### The task
Rewrite all the items below with every "needle reading" swapped for "heading" and nothing else changed. Leave the pictures out.
◇ ◇ ◇ ◇ ◇
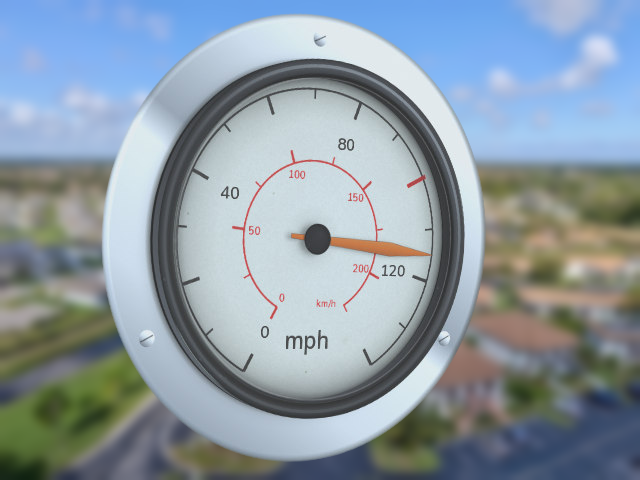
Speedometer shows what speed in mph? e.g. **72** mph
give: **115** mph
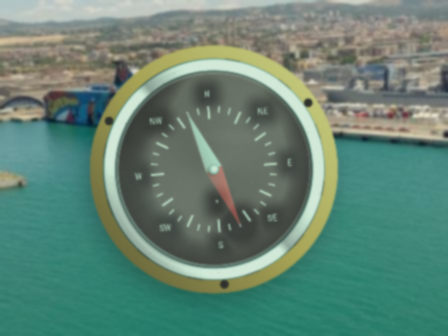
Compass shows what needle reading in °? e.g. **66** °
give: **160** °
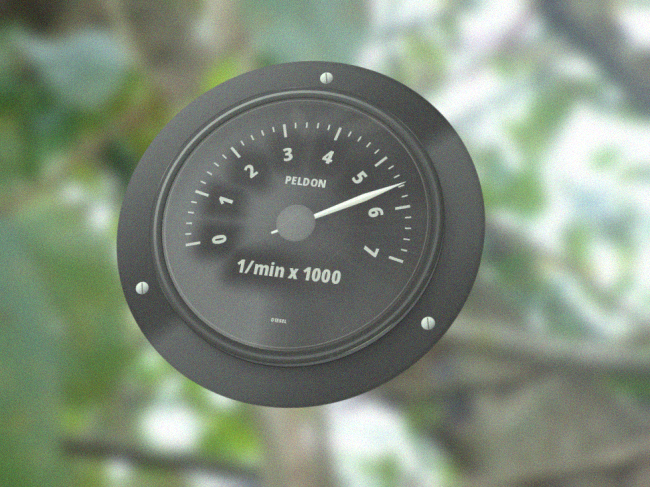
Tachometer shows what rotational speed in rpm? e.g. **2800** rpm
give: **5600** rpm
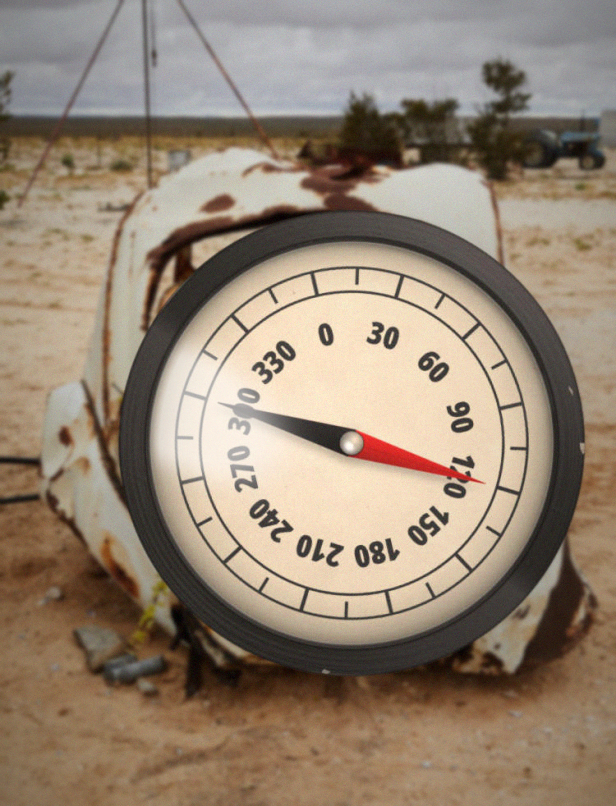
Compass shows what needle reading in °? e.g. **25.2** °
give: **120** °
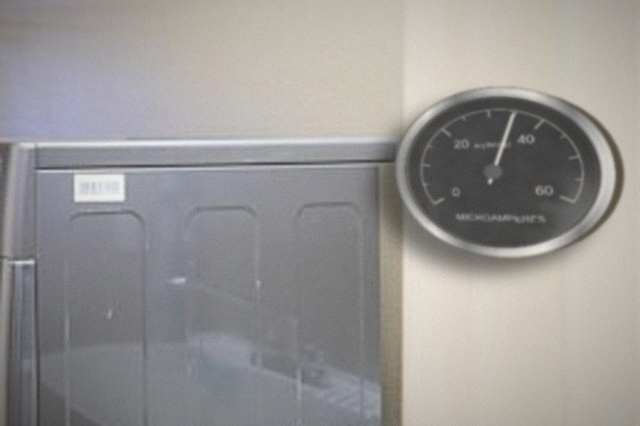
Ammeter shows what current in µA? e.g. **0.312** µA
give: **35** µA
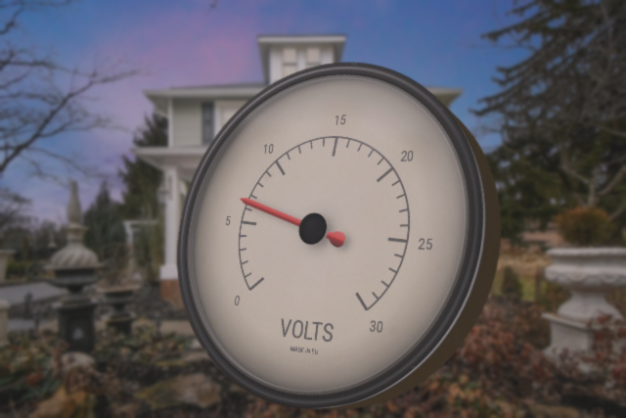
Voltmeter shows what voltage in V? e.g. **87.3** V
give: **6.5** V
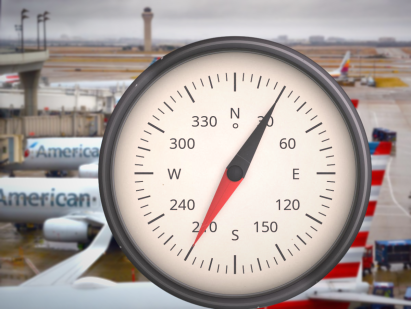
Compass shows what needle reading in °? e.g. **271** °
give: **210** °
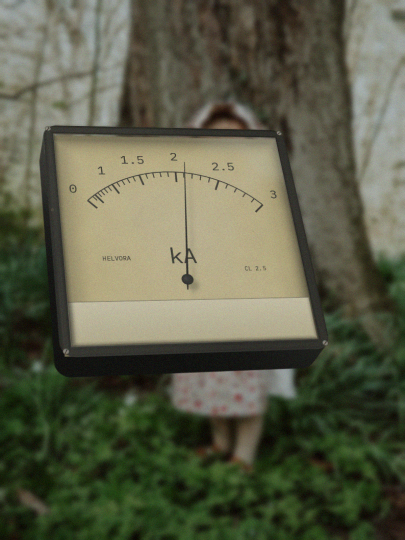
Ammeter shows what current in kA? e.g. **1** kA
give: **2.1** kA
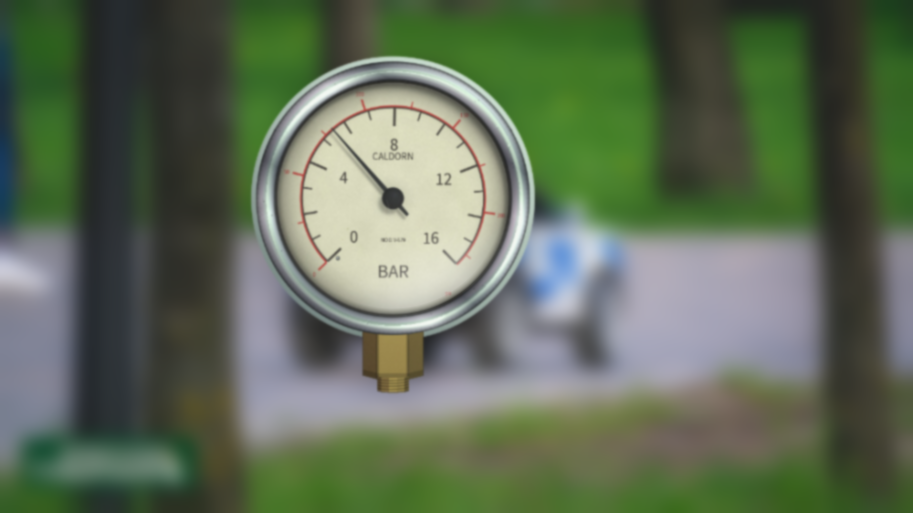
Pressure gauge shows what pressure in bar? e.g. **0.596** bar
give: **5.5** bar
◇ ◇ ◇ ◇ ◇
### The completed task
Speedometer shows what speed in mph? e.g. **72** mph
give: **115** mph
Compass shows what heading in °? e.g. **66** °
give: **160** °
Tachometer shows what rotational speed in rpm? e.g. **2800** rpm
give: **5600** rpm
Compass shows what heading in °? e.g. **25.2** °
give: **120** °
Ammeter shows what current in µA? e.g. **0.312** µA
give: **35** µA
Voltmeter shows what voltage in V? e.g. **87.3** V
give: **6.5** V
Compass shows what heading in °? e.g. **271** °
give: **210** °
Ammeter shows what current in kA? e.g. **1** kA
give: **2.1** kA
Pressure gauge shows what pressure in bar? e.g. **0.596** bar
give: **5.5** bar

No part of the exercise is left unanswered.